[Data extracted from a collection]

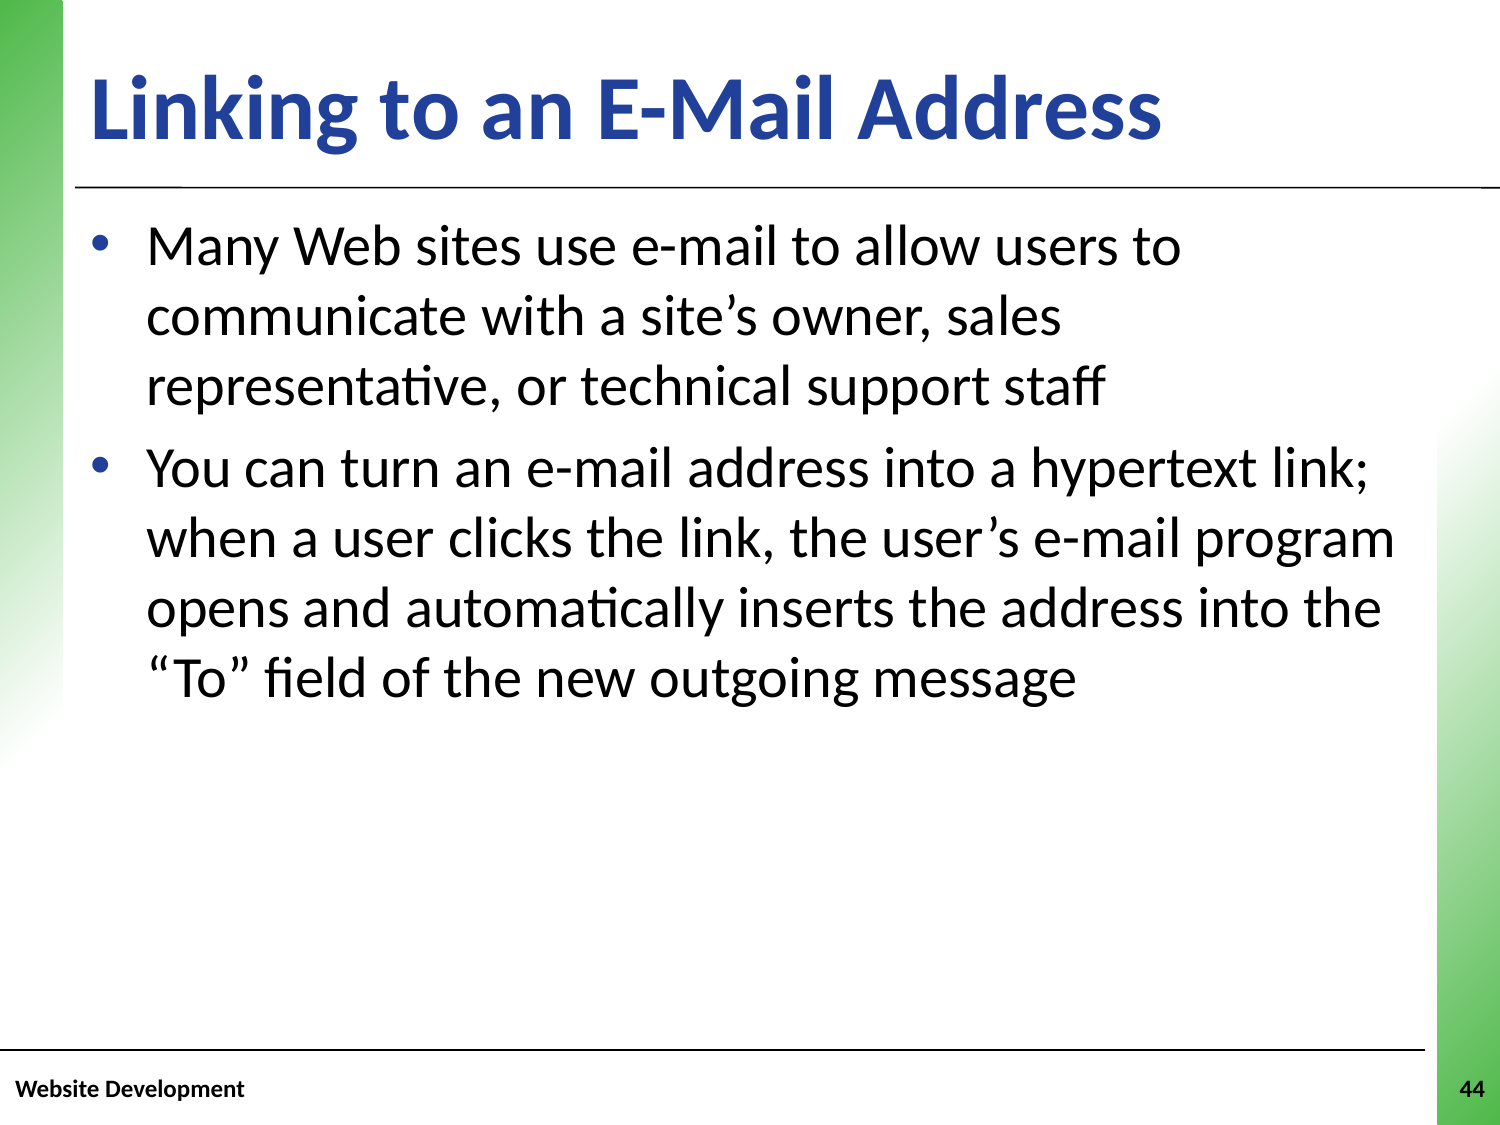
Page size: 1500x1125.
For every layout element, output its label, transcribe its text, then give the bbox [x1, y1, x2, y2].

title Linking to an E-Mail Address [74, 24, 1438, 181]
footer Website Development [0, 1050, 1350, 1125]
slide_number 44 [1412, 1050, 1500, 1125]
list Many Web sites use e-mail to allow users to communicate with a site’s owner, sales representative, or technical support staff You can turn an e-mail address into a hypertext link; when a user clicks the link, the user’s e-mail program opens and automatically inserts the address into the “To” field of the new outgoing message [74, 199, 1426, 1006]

### BRIEF
Your task is to set down the records shown above exactly, minus any pictures.

### ANSWER AREA
Page size: 1500x1125.
For every layout element, output its label, transcribe its text, then give the bbox [x1, y1, x2, y2].

title Linking to an E-Mail Address [74, 24, 1438, 181]
footer Website Development [0, 1050, 1350, 1125]
slide_number 44 [1412, 1050, 1500, 1125]
list Many Web sites use e-mail to allow users to communicate with a site’s owner, sales representative, or technical support staff You can turn an e-mail address into a hypertext link; when a user clicks the link, the user’s e-mail program opens and automatically inserts the address into the “To” field of the new outgoing message [74, 199, 1426, 1006]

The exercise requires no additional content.